(Data shown)
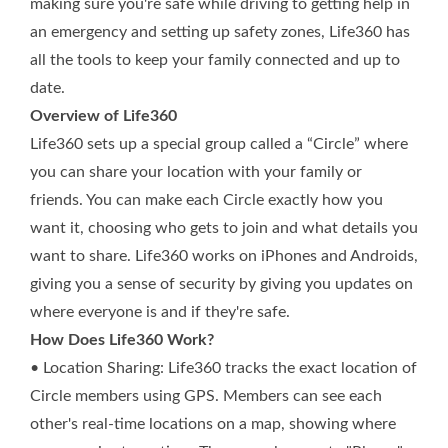
making sure you're safe while driving to getting help in
an emergency and setting up safety zones, Life360 has
all the tools to keep your family connected and up to
date.
Overview of Life360
Life360 sets up a special group called a “Circle” where
you can share your location with your family or
friends. You can make each Circle exactly how you
want it, choosing who gets to join and what details you
want to share. Life360 works on iPhones and Androids,
giving you a sense of security by giving you updates on
where everyone is and if they're safe.
How Does Life360 Work?
• Location Sharing: Life360 tracks the exact location of
Circle members using GPS. Members can see each
other's real-time locations on a map, showing where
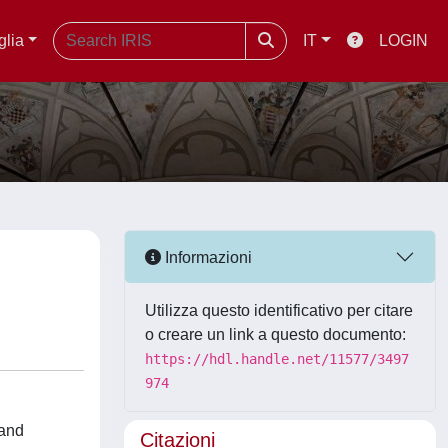
glia
IT
LOGIN
Informazioni
Utilizza questo identificativo per citare
o creare un link a questo documento:
https://hdl.handle.net/11577/3497
974
 and
Citazioni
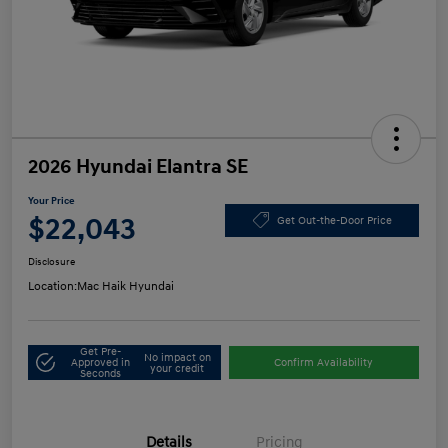
2026 Hyundai Elantra SE
Your Price
$22,043
Get Out-the-Door Price
Disclosure
Location:
Mac Haik Hyundai
Get Pre-
No impact on
Approved in
Confirm Availability
your credit
Seconds
Details
Pricing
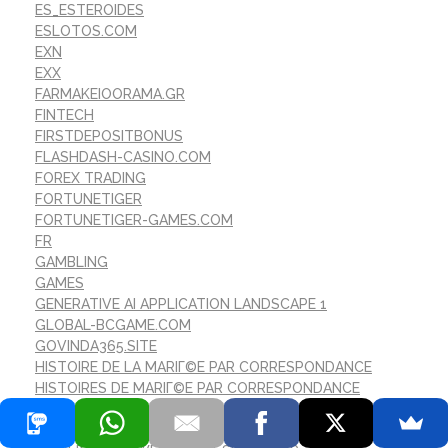
ES_ESTEROIDES
ESLOTOS.COM
EXN
EXX
FARMAKEIOORAMA.GR
FINTECH
FIRSTDEPOSITBONUS
FLASHDASH-CASINO.COM
FOREX TRADING
FORTUNETIGER
FORTUNETIGER-GAMES.COM
FR
GAMBLING
GAMES
GENERATIVE AI APPLICATION LANDSCAPE 1
GLOBAL-BCGAME.COM
GOVINDA365.SITE
HISTOIRE DE LA MARIГ©E PAR CORRESPONDANCE
HISTOIRES DE MARIГ©E PAR CORRESPONDANCE
REDDIT
I 10 MIGLIORI SITI DI SPOSA PER CORRISPONDENZA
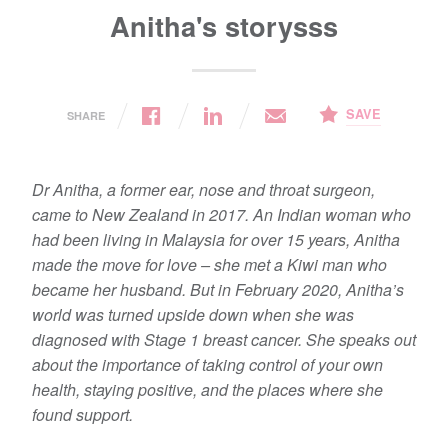
Anitha's storysss
SAVE
SHARE
Dr Anitha, a former ear, nose and throat surgeon,
came to New Zealand in 2017. An Indian woman who
had been living in Malaysia for over 15 years, Anitha
made the move for love – she met a Kiwi man who
became her husband. But in February 2020, Anitha’s
world was turned upside down when she was
diagnosed with Stage 1 breast cancer. She speaks out
about the importance of taking control of your own
health, staying positive, and the places where she
found support.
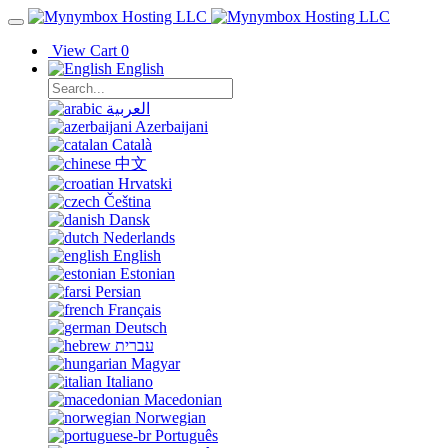
View Cart
0
English
العربية
Azerbaijani
Català
中文
Hrvatski
Čeština
Dansk
Nederlands
English
Estonian
Persian
Français
Deutsch
עברית
Magyar
Italiano
Macedonian
Norwegian
Português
(End Data shown)
> **The problem**:
Retype the material from its first line through the line containing "I 10 MIGLIORI", both ends included, and leave the pictures out.

> **Answer section**:
making sure you're safe while driving to getting help in
an emergency and setting up safety zones, Life360 has
all the tools to keep your family connected and up to
date.
Overview of Life360
Life360 sets up a special group called a “Circle” where
you can share your location with your family or
friends. You can make each Circle exactly how you
want it, choosing who gets to join and what details you
want to share. Life360 works on iPhones and Androids,
giving you a sense of security by giving you updates on
where everyone is and if they're safe.
How Does Life360 Work?
• Location Sharing: Life360 tracks the exact location of
Circle members using GPS. Members can see each
other's real-time locations on a map, showing where
glia
IT
LOGIN
Informazioni
Utilizza questo identificativo per citare
o creare un link a questo documento:
https://hdl.handle.net/11577/3497
974
 and
Citazioni
2026 Hyundai Elantra SE
Your Price
$22,043
Get Out-the-Door Price
Disclosure
Location:
Mac Haik Hyundai
Get Pre-
No impact on
Approved in
Confirm Availability
your credit
Seconds
Details
Pricing
ES_ESTEROIDES
ESLOTOS.COM
EXN
EXX
FARMAKEIOORAMA.GR
FINTECH
FIRSTDEPOSITBONUS
FLASHDASH-CASINO.COM
FOREX TRADING
FORTUNETIGER
FORTUNETIGER-GAMES.COM
FR
GAMBLING
GAMES
GENERATIVE AI APPLICATION LANDSCAPE 1
GLOBAL-BCGAME.COM
GOVINDA365.SITE
HISTOIRE DE LA MARIГ©E PAR CORRESPONDANCE
HISTOIRES DE MARIГ©E PAR CORRESPONDANCE
REDDIT
I 10 MIGLIORI SITI DI SPOSA PER CORRISPONDENZA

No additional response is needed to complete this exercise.